Exercise material Block Start

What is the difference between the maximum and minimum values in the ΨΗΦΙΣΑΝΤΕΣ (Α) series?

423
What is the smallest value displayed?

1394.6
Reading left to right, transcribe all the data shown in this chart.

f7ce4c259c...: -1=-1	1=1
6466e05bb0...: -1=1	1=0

Exercise material Block End
Exercise material Block Start

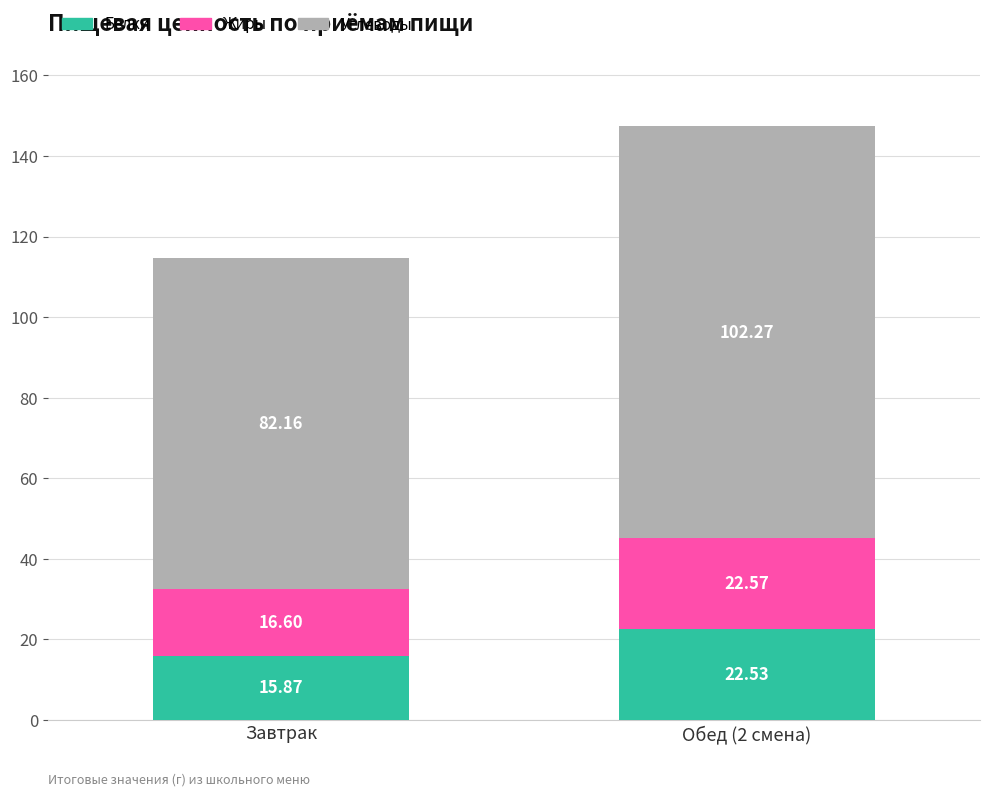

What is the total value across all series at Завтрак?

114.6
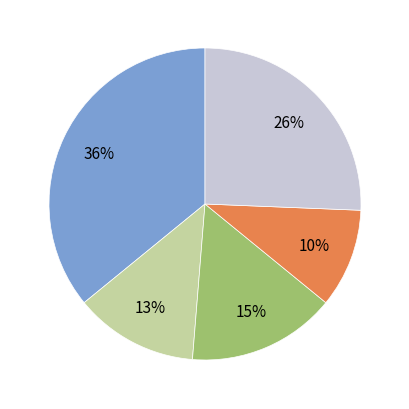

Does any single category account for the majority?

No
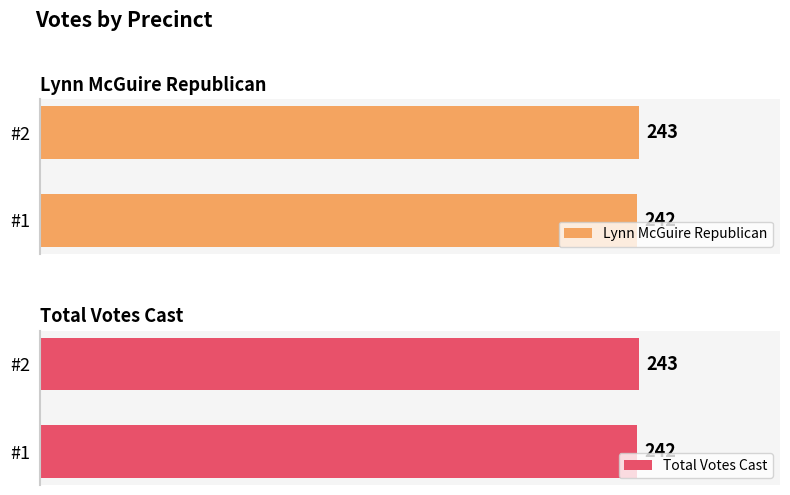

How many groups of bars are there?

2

Exercise material Block End

### What is expected
Rewrite the listing lines starting at the line containing "What is the difference" and ending at the line containing "Reading left to", replacing "smallest" with "lowest" and leaving everything else unchanged.

### Completed task
What is the difference between the maximum and minimum values in the ΨΗΦΙΣΑΝΤΕΣ (Α) series?

423
What is the lowest value displayed?

1394.6
Reading left to right, transcribe all the data shown in this chart.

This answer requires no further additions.